Building Your Leadership Aura
In This Blog: Why do some people just impress you as leaders and some just do not? I believe it is a matter of “aura”. Aura is that distinctive atmosphere that just surrounds someone. It is an energy field that emanates from a human being. True, some people just naturally have it. Nevertheless, if you are committed to the effort, you can create the aura you want to project and do it in an authentic way.
Three people stand out for me with respect to something I have come to call “Leadership Aura”. There was just something about how they presented themselves that immediately caused me to see them as leaders. Each, in their own way, demanded my attention and reaction. Let me clarify a couple of words I used in the last sentence. By “presented” I do not mean that acted to draw my attention to them. I mean that something that emanated from them, like energy, made it impossible for me not to really notice them. I used the word “demanded, however they did nothing purposefully to attract or keep my attention, I simply could not do otherwise. There was something in how they walked, how they talked, in how they simply were in their being.

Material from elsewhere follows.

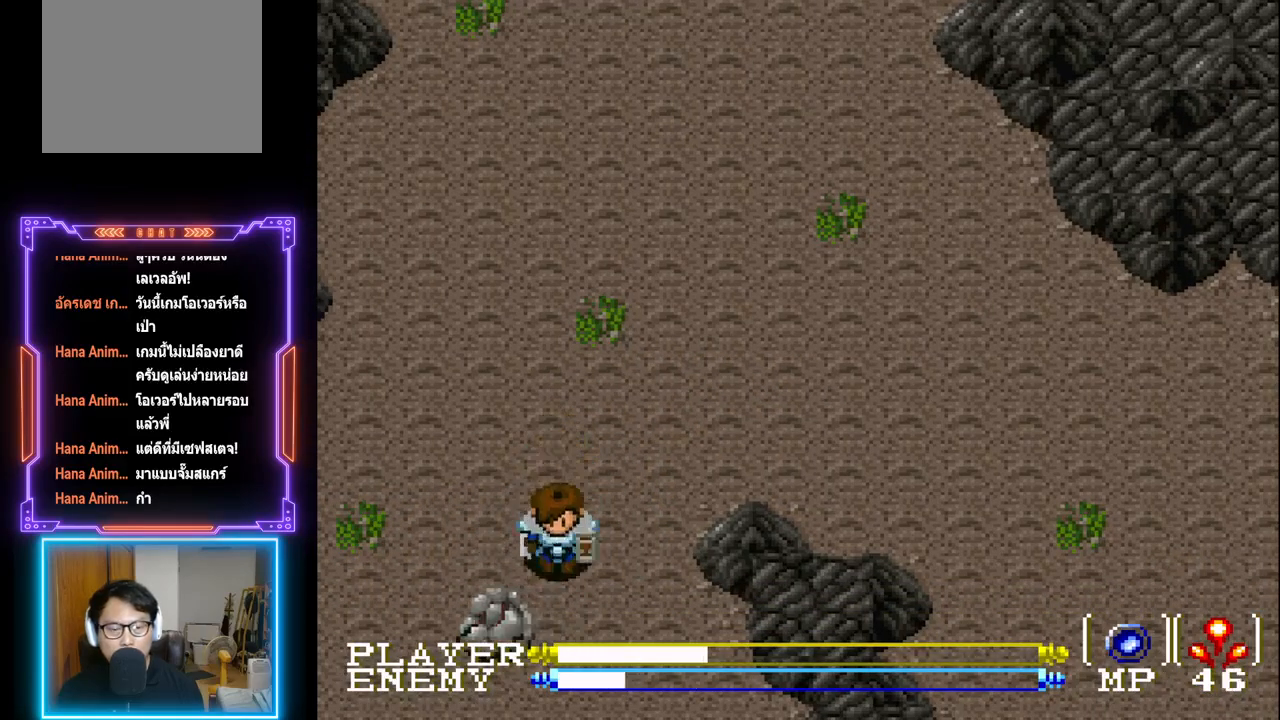
{"buttons": ["CROSS"], "left_stick": "center", "events": [[17, "CROSS", "down"], [117, "DPAD_DOWN", "up"], [150, "CROSS", "up"], [200, "CROSS", "down"], [317, "CROSS", "up"], [367, "CROSS", "down"]]}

Several years back when I was the CEO of Apollo Hospital in Dhaka, Bangladesh, my assistant came into my office to inform me that the Aga Khan had requested a meeting with me. In fact, he was waiting in the lobby. She seemed excited and deemed the meeting very important so I agreed. I few minutes later, in walked a very distinguished man in what was obviously an expensive, bespoke-tailored Savile Row suit. He carried himself with confidence, charm and fluidity. I was immediately comfortable with him. He extended his hand and quietly said, “Hello.” I thought, “I think he is British.” I invited him to sit and we spent the fastest hour together that I can recall. He let me know that he was in town to commission a new boarding school that was to open about four city blocks from the hospital. He wanted to see the hospital that would likely be used by students, faculty and other associated with the school. We talked healthcare and education over tea. He, in departing, asked me to be his guest at commissioning of the boarding school the next day. I had so enjoyed the man’s company and energy that I immediately accepted his invitation.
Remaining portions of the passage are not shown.